On each of those projects, run a single agent -- with review gates for 2-3 independent agents (fresh context, different models! Codex and Gemini). Use a loop, let the agents go back and forth.

This works and actually gets shit done. I'm not convinced that 20 Claudes or massively parallel worktrees or whatever improves on quality, because, indeed, I always have to intervene at some point. The blocker for me is not throughput, it's me -- a human being -- my focus, and the random points of intervention which ... by definition ... occur stochastically (because agents).

Finally:

> Opus 4.5 can handle any reasonably sized task, so your job is to make tasks for it. That’s it.

This is laughably not true, for anyone who has used Opus 4.5 for non-trivial tasks. Claude Code constantly gives up early, corrupts itself with self-bias, the list goes on and on. It's getting better, but it's not that good.

[-]

iamwil 20 hours ago

> For instance, I know Project A -- these are the concerns of Project A. I know Project B -- these are the concerns of Project B. I have the insight to design these projects so they compose, so I don't have to keep track of a hundred parallel issues in a mono Project C. On each of those projects, run a single agent -- with review gates for 2-3 independent agents (fresh context, different models! Codex and Gemini). Use a loop, let the agents go back and forth.

Can you talk more about the structure of your workflow and how you evolved it to be that?

[-]

mccoyb 19 hours ago

I've tried most of the agentic "let it rip" tools. Quickly I realized that GPT 5~ was significantly better at reasoning and more exhaustive than Claude Code (Opus, RL finetuned for Claude Code).

"What if Opus wrote the code, and GPT 5~ reviewed it?" I started evaluating this question, and started to get higher quality results and better control of complexity.

I could also trust this process to a greater degree than my previous process of trying to drive Opus, look at the code myself, try and drive Opus again, etc.
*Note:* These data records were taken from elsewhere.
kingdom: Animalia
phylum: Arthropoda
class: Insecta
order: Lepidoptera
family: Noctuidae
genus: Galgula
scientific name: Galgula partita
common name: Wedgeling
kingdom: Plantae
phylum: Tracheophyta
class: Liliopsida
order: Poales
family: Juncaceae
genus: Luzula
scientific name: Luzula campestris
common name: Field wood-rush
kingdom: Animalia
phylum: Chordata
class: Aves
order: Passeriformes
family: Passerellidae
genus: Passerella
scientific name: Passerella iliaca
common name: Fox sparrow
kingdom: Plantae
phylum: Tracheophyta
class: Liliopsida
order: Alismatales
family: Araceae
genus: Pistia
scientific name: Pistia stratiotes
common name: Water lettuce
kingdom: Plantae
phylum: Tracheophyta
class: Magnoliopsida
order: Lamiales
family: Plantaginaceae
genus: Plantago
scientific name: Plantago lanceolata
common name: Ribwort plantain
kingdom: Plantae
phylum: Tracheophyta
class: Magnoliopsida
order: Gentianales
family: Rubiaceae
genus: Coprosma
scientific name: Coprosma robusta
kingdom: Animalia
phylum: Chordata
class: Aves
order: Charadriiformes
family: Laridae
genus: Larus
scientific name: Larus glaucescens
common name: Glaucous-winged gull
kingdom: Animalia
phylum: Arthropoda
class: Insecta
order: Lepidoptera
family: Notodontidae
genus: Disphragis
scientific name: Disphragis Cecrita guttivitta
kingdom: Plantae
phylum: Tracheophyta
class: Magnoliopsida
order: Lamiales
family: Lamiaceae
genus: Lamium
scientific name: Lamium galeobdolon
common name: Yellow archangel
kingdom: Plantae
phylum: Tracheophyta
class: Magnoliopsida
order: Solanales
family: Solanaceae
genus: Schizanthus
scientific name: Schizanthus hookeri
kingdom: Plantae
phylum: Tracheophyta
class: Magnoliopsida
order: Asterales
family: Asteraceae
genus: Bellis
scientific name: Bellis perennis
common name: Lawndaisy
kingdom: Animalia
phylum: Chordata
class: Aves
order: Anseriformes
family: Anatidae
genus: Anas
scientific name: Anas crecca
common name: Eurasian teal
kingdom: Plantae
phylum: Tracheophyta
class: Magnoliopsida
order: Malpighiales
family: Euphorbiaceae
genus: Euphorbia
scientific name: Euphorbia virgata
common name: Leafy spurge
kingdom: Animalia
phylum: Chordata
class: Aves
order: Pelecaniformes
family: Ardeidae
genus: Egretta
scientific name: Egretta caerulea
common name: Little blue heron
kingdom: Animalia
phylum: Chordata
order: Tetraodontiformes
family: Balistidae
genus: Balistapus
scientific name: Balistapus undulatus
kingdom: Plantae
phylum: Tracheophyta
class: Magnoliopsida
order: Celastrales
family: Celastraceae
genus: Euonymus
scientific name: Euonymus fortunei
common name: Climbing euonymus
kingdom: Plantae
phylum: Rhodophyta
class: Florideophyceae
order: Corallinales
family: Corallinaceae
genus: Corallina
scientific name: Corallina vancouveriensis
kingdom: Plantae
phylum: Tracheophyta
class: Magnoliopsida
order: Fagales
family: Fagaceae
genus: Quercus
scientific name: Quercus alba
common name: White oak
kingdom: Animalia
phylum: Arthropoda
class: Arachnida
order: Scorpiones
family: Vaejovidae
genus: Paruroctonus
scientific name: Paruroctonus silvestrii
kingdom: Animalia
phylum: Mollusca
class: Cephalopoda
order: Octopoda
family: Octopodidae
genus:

Codex was catching bugs I would not catch with the same amount of time, including bugs in hard math, etc -- so I started having a great degree of trust in its reasoning capabilities.

I've codified this workflow into a plugin which I've started developing recently: https://github.com/evil-mind-evil-sword/idle

It's a Claude Code plugin -- it combines the "don't let Claude stop until condition" (Stop hook) with a few CLI tools to induce (what the article calls) review gates: Claude will work indefinitely until the reviewer is satisfied.

In this case, the reviewer is a fresh Opus subagent which can invoke and discuss with Codex and Gemini.

One perspective I have which relates to this article is that the thing one wants to optimize for is minimizing the error per unit of work. If you have a dynamic programming style orchestration pattern for agents, you want the thing that solves the small unit of work (a task) to have as low error as possible, or else I suspect the error compounds quickly with these stochastic systems.

I'm trying this stuff for fairly advanced work (in a PhD), so I'm dogfooding ideas (like the ones presented in this article) in complex settings. I think there is still a lot of room to learn here.